[Stored entries]
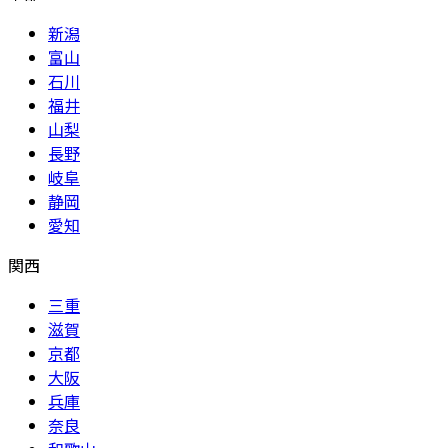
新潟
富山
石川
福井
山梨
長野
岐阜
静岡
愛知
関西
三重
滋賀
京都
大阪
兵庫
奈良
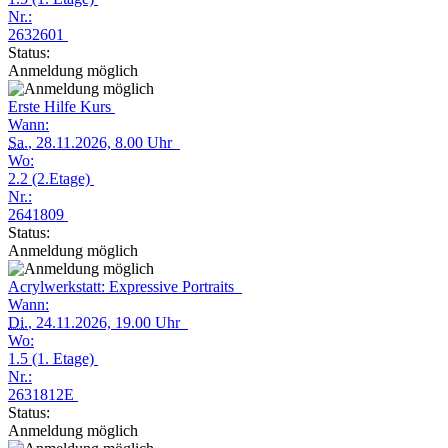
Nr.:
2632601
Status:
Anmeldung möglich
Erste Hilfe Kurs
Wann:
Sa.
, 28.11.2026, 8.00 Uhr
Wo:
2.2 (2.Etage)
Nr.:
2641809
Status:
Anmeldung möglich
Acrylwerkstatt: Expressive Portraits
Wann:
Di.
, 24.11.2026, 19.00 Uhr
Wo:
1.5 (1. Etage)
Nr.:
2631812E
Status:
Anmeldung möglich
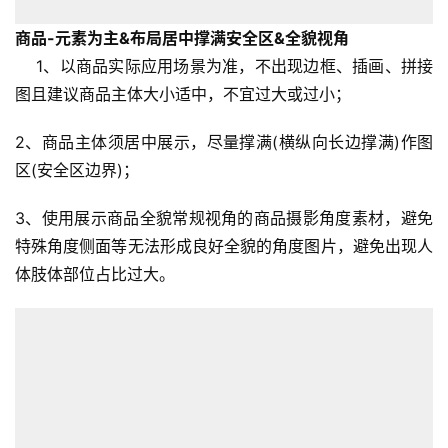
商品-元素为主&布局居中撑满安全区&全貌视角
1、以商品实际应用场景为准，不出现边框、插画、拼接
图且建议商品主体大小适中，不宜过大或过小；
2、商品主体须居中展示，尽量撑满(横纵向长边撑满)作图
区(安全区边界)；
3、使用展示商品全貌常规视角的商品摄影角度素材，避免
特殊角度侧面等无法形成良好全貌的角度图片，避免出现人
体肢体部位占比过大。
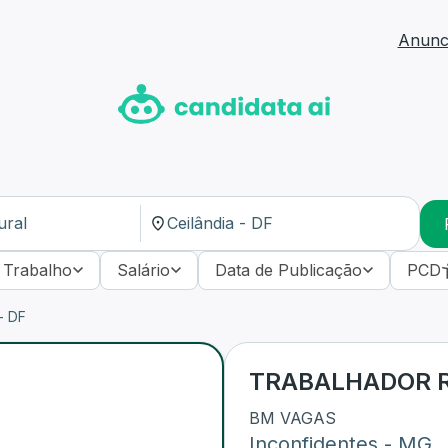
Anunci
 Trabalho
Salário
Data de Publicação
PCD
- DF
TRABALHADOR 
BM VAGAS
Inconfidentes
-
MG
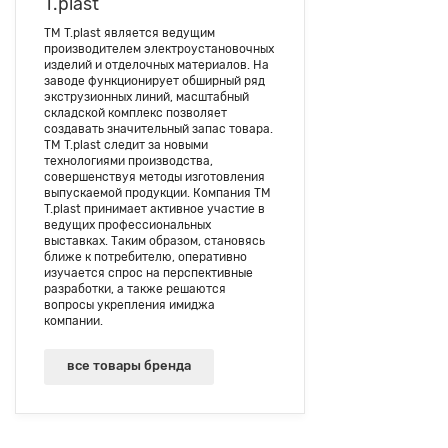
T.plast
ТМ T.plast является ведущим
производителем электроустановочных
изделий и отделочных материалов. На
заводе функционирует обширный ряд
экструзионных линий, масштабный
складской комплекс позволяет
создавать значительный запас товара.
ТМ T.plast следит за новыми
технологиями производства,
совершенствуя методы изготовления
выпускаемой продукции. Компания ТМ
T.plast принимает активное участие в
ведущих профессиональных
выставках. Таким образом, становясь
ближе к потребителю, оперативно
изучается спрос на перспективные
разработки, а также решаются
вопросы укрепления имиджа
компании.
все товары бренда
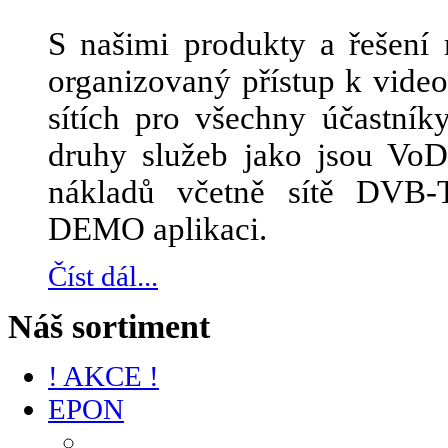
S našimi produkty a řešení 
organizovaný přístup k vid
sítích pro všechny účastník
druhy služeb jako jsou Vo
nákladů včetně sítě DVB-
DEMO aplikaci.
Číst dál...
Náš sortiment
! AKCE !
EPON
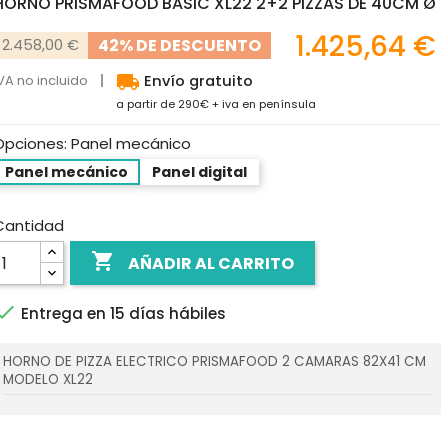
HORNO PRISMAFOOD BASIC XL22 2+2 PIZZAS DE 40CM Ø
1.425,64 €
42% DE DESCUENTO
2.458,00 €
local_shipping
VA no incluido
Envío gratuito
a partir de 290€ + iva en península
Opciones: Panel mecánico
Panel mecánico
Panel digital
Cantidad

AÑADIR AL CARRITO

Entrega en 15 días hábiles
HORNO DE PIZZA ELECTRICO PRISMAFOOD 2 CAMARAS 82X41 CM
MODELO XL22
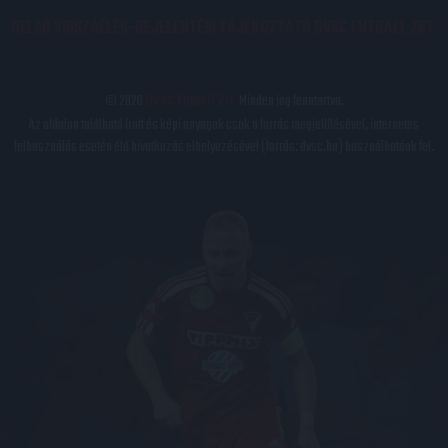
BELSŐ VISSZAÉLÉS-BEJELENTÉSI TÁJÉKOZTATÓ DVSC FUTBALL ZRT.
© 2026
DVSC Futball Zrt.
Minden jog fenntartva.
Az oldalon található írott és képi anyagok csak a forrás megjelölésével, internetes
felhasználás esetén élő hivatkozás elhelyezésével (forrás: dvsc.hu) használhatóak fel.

— EXERCISE AIM —
From the records above, copy only the lines running from the line holding "2、商品主体须居中展示，尽量撑满(横纵向长边撑满)作图" through the line holding "Envío gratuito", with no pictures.

— ANSWER SECTION —
2、商品主体须居中展示，尽量撑满(横纵向长边撑满)作图
区(安全区边界)；
3、使用展示商品全貌常规视角的商品摄影角度素材，避免
特殊角度侧面等无法形成良好全貌的角度图片，避免出现人
体肢体部位占比过大。
Anunci
 Trabalho
Salário
Data de Publicação
PCD
- DF
TRABALHADOR 
BM VAGAS
Inconfidentes
-
MG
T.plast
ТМ T.plast является ведущим
производителем электроустановочных
изделий и отделочных материалов. На
заводе функционирует обширный ряд
экструзионных линий, масштабный
складской комплекс позволяет
создавать значительный запас товара.
ТМ T.plast следит за новыми
технологиями производства,
совершенствуя методы изготовления
выпускаемой продукции. Компания ТМ
T.plast принимает активное участие в
ведущих профессиональных
выставках. Таким образом, становясь
ближе к потребителю, оперативно
изучается спрос на перспективные
разработки, а также решаются
вопросы укрепления имиджа
компании.
все товары бренда
S našimi produkty a řešení 
organizovaný přístup k vid
sítích pro všechny účastník
druhy služeb jako jsou Vo
nákladů včetně sítě DVB-
DEMO aplikaci.
Číst dál...
Náš sortiment
! AKCE !
EPON
HORNO PRISMAFOOD BASIC XL22 2+2 PIZZAS DE 40CM Ø
1.425,64 €
42% DE DESCUENTO
2.458,00 €
local_shipping
VA no incluido
Envío gratuito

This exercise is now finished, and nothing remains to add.